[Work to be completed]
Wherever the word "Uses" appears in a line below, that line counts; report the total number of such lines only.
Start of Information provided
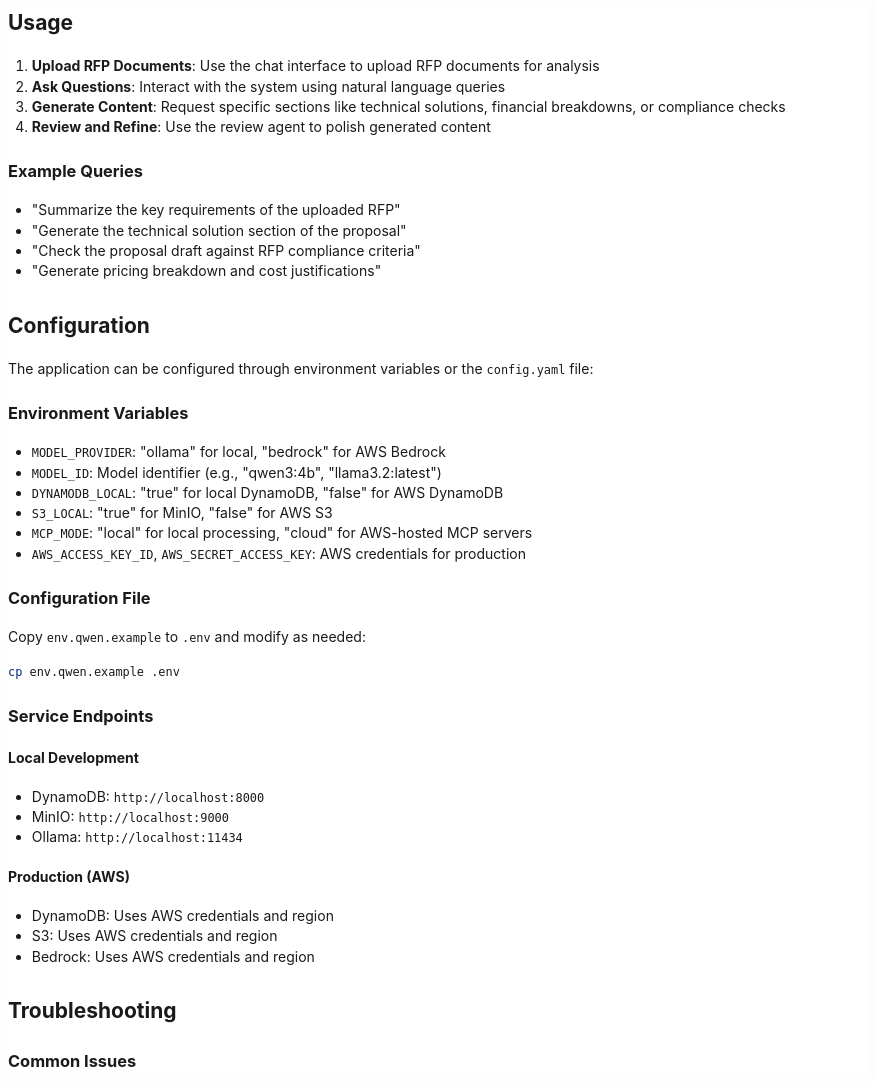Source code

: ## Usage

1. **Upload RFP Documents**: Use the chat interface to upload RFP documents for analysis
2. **Ask Questions**: Interact with the system using natural language queries
3. **Generate Content**: Request specific sections like technical solutions, financial breakdowns, or compliance checks
4. **Review and Refine**: Use the review agent to polish generated content

### Example Queries

- "Summarize the key requirements of the uploaded RFP"
- "Generate the technical solution section of the proposal"
- "Check the proposal draft against RFP compliance criteria"
- "Generate pricing breakdown and cost justifications"

## Configuration

The application can be configured through environment variables or the `config.yaml` file:

### Environment Variables

- `MODEL_PROVIDER`: "ollama" for local, "bedrock" for AWS Bedrock
- `MODEL_ID`: Model identifier (e.g., "qwen3:4b", "llama3.2:latest")
- `DYNAMODB_LOCAL`: "true" for local DynamoDB, "false" for AWS DynamoDB
- `S3_LOCAL`: "true" for MinIO, "false" for AWS S3
- `MCP_MODE`: "local" for local processing, "cloud" for AWS-hosted MCP servers
- `AWS_ACCESS_KEY_ID`, `AWS_SECRET_ACCESS_KEY`: AWS credentials for production

### Configuration File

Copy `env.qwen.example` to `.env` and modify as needed:

```bash
cp env.qwen.example .env
```

### Service Endpoints

#### Local Development
- DynamoDB: `http://localhost:8000`
- MinIO: `http://localhost:9000`
- Ollama: `http://localhost:11434`

#### Production (AWS)
- DynamoDB: Uses AWS credentials and region
- S3: Uses AWS credentials and region
- Bedrock: Uses AWS credentials and region

## Troubleshooting

### Common Issues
End of Information provided
[Problem solution]
3